● **RECORDS SUPPLIED**:
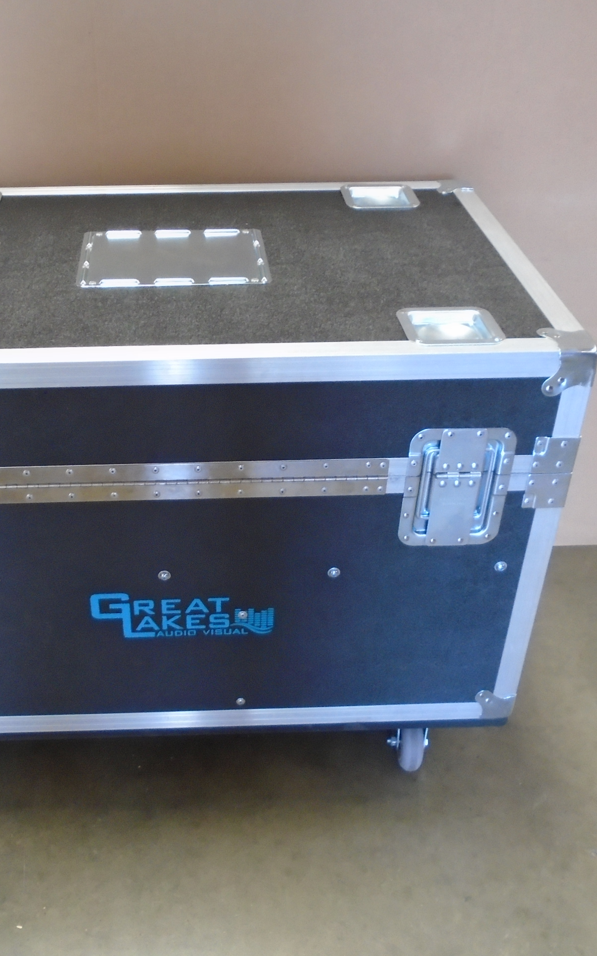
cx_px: 207
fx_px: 963
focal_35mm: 37
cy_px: 481
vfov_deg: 52.7
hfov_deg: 34.2
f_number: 3.2
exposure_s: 1/30
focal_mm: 4.6
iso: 320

● **DIRECTIONS FOR THIS TASK**: Output nothing but the records, word for word, and none of their pictures.

● **YOUR SOLUTION**:
cx_px: 207
fx_px: 963
focal_35mm: 37
cy_px: 481
vfov_deg: 52.7
hfov_deg: 34.2
f_number: 3.2
exposure_s: 1/30
focal_mm: 4.6
iso: 320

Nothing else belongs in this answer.